Hier wollen wir in loser Reihenfolge Projekttage vorstellen. Vielleicht interessieren Sie sich auch für unsere pädagogischen Angebote? Oder Sie möchten eine Autorenlesung oder ein Zeitzeugengespräch in Ihrer Schule anbieten? Oder Sie möchten mit Ihren SchülerInnen am authentischen Ort einen besonderen Projekttag erleben? Sprechen Sie uns an!

Shanghai: zum Zweiten

Am 25.02.2020 war Shanghai - Steffen Drenger erneut Gast einer Chorklasse des Hegel-Gymnasiums, dieses mal eine 9. Klasse, die sich mit DDR-Geschichte außerhalb der Lehrbücher beschäftigen wollte.

══════

Geforderte Aufgabe A:
Kopieren Sie den vollständigen Text über die Projekttage wortgetreu.

══════

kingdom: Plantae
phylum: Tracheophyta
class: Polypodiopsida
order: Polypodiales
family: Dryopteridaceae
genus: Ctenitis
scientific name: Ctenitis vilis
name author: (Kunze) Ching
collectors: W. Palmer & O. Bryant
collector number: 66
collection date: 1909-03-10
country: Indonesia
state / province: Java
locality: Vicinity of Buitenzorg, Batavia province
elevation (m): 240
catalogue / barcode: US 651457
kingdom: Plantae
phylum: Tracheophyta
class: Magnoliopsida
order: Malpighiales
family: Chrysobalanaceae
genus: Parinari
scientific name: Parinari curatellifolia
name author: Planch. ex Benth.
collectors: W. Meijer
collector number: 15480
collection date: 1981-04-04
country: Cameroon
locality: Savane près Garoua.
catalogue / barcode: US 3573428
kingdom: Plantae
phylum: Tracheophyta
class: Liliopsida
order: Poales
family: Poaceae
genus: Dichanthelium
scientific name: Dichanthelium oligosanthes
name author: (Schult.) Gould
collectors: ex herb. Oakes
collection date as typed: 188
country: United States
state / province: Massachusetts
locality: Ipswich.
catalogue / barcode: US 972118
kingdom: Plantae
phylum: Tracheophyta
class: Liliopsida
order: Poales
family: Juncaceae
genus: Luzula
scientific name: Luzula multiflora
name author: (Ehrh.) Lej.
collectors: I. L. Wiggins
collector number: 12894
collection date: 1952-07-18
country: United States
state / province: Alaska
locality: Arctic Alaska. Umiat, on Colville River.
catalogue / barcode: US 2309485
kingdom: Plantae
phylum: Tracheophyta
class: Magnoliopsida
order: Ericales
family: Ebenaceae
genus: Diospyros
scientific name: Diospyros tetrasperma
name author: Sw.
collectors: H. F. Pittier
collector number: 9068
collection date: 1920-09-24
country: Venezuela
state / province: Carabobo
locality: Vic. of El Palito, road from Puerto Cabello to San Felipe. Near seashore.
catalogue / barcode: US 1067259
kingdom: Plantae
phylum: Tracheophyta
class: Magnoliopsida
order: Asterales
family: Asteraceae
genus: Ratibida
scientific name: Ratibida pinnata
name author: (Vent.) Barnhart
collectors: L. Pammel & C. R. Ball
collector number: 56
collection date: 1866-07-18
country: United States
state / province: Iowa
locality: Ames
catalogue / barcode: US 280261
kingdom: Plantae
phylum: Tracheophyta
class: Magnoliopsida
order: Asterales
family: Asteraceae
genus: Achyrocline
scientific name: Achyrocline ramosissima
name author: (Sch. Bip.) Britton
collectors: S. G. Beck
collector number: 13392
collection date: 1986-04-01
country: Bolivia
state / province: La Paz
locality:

══════

Geforderte Aufgabe B:
Ersetzen Sie in der Auflistung, beginnend an ihrem Anfang und endend mit der Zeile, die „genus: Dichanthelium“ enthält, „collectors“ durch „Sammler“. Geben Sie nur diese Zeilen wieder und lassen Sie alles Übrige unverändert.

Korrekte Ausgabe A:
Hier wollen wir in loser Reihenfolge Projekttage vorstellen. Vielleicht interessieren Sie sich auch für unsere pädagogischen Angebote? Oder Sie möchten eine Autorenlesung oder ein Zeitzeugengespräch in Ihrer Schule anbieten? Oder Sie möchten mit Ihren SchülerInnen am authentischen Ort einen besonderen Projekttag erleben? Sprechen Sie uns an!

Shanghai: zum Zweiten

Am 25.02.2020 war Shanghai - Steffen Drenger erneut Gast einer Chorklasse des Hegel-Gymnasiums, dieses mal eine 9. Klasse, die sich mit DDR-Geschichte außerhalb der Lehrbücher beschäftigen wollte.

Korrekte Ausgabe B:
kingdom: Plantae
phylum: Tracheophyta
class: Polypodiopsida
order: Polypodiales
family: Dryopteridaceae
genus: Ctenitis
scientific name: Ctenitis vilis
name author: (Kunze) Ching
Sammler: W. Palmer & O. Bryant
collector number: 66
collection date: 1909-03-10
country: Indonesia
state / province: Java
locality: Vicinity of Buitenzorg, Batavia province
elevation (m): 240
catalogue / barcode: US 651457
kingdom: Plantae
phylum: Tracheophyta
class: Magnoliopsida
order: Malpighiales
family: Chrysobalanaceae
genus: Parinari
scientific name: Parinari curatellifolia
name author: Planch. ex Benth.
Sammler: W. Meijer
collector number: 15480
collection date: 1981-04-04
country: Cameroon
locality: Savane près Garoua.
catalogue / barcode: US 3573428
kingdom: Plantae
phylum: Tracheophyta
class: Liliopsida
order: Poales
family: Poaceae
genus: Dichanthelium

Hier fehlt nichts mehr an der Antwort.